New Report Details Massive Misspending in California’s Mental Health Services Act

By DJ Jaffe, Exec. Dir. Mental Illness Policy Org.

A version of the following, by this author, appeared in San Diego Union Tribune on August 15, 2013 and in Huffington Post.

In 2004, California voters enacted a 1 percent tax on millionaires to improve care for people with serious mental illness. It is no doubt some were helped. It is no doubt billions were wasted. These are just some of the findings in a new report, “Proposition 63: California’s 10 year, $10 billion dollar bait-and-switch” by Mental Illness Policy Org. According to the report:

Of the ten billion dollars raised, two billion was diverted to social service programs that do not serve people with mental illness; two and a half billion was spent without any oversight; $23 million went to organizations associated with oversight commissioners; regulators prevented funds from helping the mentally ill; politicians enacted ‘clarifying’ amendments that diverted funds elsewhere; and the most seriously mentally ill continue to be offloaded to jails, shelters, prisons and morgues.

The enactment of Proposition 63 set off a new California Gold Rush with Mental Health Services Act (MHSA) funds replacing bullion. The report shows social service programs in Los Angeles, Sacramento and other counties that worked to help students get better grades, adults find better jobs, the impoverished avoid prostitution, teens avoid crime; gays gain comfort with their sexual orientation; and parents be better at parenting masqueraded as mental illness programs to make themselves eligible for funding. As the Associated Press previously reported, in spite of there being no known way to prevent serious mental illnesses like schizophrenia and bipolar disorder, yoga, horseback riding, wilderness adventure tours, gardens, native and African American cultural centers; line-dancing, drumming, and art shows were declared evidenced based prevention activities and showered with money.
How could it go so wrong? The fox was called out to guard the hen house. Before passage a proponent of Proposition 63 with the California Council of Community Mental Health Agencies admitted voters “didn’t want (the act) to fund all mental health, only people that had severe mental illness.” After the funds started flowing, he was placed on an oversight commission committee and funds went to members of the trade association.

Senate Leader Pro-Tem Darrell Steinberg originally proposed the legislation by declaring “This measure will provide mental health services to people who need it most.” After passage he supported a ‘clarifying’ amendment allowing funds to be spent on “virtually any aspect of mental health practices.” Serious mental illness out. Mental health in. By making it a ‘clarifying’ amendment he cleverly avoided the two-thirds vote that would normally be required to overturn a voter initiative and became a hero to the mental health community that will only treat those well enough to recognize their need for it. He wants to make this a model for the nation. That would be cruel to taxpayers and people with serious mental illness.

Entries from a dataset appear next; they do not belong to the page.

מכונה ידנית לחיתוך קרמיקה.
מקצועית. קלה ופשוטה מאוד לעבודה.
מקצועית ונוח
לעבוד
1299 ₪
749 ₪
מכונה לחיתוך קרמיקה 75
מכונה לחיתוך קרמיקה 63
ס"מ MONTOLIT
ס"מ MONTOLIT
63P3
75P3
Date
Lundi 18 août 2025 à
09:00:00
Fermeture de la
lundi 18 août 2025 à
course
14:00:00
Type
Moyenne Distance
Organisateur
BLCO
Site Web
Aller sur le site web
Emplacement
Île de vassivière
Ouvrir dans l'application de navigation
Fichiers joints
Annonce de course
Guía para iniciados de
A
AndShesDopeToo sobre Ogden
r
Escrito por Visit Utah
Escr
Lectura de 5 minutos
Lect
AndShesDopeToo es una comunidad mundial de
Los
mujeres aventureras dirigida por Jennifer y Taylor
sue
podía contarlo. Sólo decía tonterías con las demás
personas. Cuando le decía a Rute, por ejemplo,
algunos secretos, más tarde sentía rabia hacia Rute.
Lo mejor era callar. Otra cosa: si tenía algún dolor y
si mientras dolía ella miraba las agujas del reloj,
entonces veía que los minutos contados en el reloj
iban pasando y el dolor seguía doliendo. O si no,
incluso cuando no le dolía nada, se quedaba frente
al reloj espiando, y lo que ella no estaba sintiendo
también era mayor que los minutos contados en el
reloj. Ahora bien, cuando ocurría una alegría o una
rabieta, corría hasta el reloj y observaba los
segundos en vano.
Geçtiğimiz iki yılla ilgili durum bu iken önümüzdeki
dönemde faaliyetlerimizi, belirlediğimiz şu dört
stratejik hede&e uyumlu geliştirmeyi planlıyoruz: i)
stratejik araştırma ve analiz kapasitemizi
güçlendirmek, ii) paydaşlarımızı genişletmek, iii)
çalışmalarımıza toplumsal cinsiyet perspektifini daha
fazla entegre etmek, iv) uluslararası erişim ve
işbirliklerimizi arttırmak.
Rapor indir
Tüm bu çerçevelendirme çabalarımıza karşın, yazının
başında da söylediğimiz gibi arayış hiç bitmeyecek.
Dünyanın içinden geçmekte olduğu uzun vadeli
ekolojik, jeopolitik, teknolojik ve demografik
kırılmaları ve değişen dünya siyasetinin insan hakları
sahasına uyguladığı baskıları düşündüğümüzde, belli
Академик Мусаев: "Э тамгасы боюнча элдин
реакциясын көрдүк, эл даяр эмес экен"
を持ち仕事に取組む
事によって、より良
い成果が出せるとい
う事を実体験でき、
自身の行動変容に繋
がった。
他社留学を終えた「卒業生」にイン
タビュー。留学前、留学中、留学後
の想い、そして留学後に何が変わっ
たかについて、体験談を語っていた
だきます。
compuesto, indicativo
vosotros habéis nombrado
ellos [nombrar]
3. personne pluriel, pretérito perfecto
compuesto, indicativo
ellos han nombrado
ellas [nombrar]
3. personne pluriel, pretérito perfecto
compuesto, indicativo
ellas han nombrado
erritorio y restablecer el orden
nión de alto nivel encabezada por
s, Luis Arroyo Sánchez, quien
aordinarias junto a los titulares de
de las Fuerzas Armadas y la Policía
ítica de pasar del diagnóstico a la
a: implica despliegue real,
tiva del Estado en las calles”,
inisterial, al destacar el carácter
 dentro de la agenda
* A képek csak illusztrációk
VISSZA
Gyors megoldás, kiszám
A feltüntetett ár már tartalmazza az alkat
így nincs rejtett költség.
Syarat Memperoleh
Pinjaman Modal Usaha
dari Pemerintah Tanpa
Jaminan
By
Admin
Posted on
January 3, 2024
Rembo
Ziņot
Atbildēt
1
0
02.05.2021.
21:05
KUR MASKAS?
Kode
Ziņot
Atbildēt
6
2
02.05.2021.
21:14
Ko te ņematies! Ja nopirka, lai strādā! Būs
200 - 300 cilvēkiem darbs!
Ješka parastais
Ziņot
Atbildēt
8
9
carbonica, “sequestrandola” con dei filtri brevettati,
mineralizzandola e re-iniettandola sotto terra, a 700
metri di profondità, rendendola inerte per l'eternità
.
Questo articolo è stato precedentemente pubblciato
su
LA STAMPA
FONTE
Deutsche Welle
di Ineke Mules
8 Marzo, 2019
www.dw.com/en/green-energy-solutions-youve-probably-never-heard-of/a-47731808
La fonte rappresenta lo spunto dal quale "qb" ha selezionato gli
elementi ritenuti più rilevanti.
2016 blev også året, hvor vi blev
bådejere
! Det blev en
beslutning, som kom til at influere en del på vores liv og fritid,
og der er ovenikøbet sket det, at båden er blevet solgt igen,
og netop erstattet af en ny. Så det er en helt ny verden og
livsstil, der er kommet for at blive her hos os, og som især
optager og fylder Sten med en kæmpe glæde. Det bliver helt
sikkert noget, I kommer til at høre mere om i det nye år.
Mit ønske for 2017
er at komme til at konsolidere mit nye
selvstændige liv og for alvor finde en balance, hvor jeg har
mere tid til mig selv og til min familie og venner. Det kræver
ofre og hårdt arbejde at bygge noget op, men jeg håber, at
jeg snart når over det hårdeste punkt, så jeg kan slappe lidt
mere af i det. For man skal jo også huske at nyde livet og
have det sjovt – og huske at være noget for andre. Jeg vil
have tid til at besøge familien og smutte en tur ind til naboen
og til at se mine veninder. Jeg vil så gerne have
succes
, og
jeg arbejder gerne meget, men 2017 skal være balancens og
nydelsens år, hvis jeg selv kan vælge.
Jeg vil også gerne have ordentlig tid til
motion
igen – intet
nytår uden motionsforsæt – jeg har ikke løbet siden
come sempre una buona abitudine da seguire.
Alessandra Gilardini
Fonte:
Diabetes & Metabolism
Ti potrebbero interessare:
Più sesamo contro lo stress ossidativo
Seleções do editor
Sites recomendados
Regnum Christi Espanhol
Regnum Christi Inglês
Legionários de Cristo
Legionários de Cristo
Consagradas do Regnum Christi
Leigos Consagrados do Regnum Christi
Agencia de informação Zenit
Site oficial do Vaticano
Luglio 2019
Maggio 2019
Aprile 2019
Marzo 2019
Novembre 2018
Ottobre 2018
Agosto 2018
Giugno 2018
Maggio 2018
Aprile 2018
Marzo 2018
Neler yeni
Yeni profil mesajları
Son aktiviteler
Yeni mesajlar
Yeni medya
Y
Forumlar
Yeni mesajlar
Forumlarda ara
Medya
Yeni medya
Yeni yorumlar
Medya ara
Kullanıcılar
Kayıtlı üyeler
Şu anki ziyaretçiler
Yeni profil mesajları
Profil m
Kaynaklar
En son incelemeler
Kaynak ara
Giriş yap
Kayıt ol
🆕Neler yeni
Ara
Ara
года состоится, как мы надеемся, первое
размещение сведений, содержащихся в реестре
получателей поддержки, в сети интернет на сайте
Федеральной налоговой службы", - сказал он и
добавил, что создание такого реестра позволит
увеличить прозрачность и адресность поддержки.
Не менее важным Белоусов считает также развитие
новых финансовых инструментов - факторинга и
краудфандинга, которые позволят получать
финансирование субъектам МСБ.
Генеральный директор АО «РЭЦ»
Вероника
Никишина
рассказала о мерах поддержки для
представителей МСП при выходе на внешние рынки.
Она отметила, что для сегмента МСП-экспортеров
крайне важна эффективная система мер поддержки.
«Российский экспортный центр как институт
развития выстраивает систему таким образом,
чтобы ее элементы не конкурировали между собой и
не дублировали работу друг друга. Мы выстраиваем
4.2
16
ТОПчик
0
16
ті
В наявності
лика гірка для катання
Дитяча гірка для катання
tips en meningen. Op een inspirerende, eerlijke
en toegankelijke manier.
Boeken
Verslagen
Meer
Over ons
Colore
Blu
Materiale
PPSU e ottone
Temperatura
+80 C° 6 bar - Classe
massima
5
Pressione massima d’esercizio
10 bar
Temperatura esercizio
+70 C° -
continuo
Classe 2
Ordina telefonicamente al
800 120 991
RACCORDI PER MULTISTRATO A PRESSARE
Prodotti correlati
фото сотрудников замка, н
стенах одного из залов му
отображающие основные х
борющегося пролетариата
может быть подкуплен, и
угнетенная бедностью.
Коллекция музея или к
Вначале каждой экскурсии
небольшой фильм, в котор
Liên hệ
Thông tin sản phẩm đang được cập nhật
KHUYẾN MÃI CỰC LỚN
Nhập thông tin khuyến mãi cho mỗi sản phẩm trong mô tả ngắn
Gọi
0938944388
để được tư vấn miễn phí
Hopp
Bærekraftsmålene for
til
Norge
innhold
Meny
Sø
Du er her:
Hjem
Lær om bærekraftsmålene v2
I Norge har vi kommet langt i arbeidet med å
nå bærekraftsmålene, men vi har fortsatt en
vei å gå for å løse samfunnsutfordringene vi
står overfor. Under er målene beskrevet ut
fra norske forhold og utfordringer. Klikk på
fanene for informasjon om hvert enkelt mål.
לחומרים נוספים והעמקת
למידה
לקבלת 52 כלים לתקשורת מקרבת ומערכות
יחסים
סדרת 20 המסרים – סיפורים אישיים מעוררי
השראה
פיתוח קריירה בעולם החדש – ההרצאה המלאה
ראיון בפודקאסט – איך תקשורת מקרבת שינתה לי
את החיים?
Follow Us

When Monterey county tried to the spend their funds on people with serious mental illness as voters intended, the Oversight commission stopped them cold. These “programs cannot serve people with a mental health diagnosis….(P)lease clarify that these programs include persons without a mental health diagnosis.” Massive funding was diverted to studies. And studies of studies. That usually proposed more studies.

A stakeholder process meant to advise county behavioral directors was allowed to trump science, legislative language, and the intent of voters. Mental health and social service providers stacked meetings with constituents who wanted one thing only: to have their own pet projects funded. There were no “stakeholder” meetings in jails, prisons, shelters or psychiatric hospitals where the most seriously ill live. No one represented people with serious mental illness so their voices were never heard. Except in their own heads.

As a result of the bait and switch, people with serious mental illness continue to live under layers of lice infected clothing, eating out of dumpsters, and engaging in shouting matches with apparitions only they can see, voices only they can hear. Laura’s Law, a proven program that reduces incarceration, homelessness, and hospitalization among the most seriously ill continues to go unfunded. Moms with desperately ill children remain powerless to get them care. There are almost four times as many mentally ill incarcerated in California as hospitalized. Meanwhile $11 million is going to a public relations agency to convince the public all is well. It’s not.

Proposition 63 was an altruistic important attempt by California voters to address a critical issue: the suffering of those who need help the most. California is the only state with enough money to help the most seriously ill. The subversion of voter’s benevolence by the California leadership and mental health and social services industries has been nothing less than criminal. Someone should go to jail. And it shouldn’t be those with mental illness.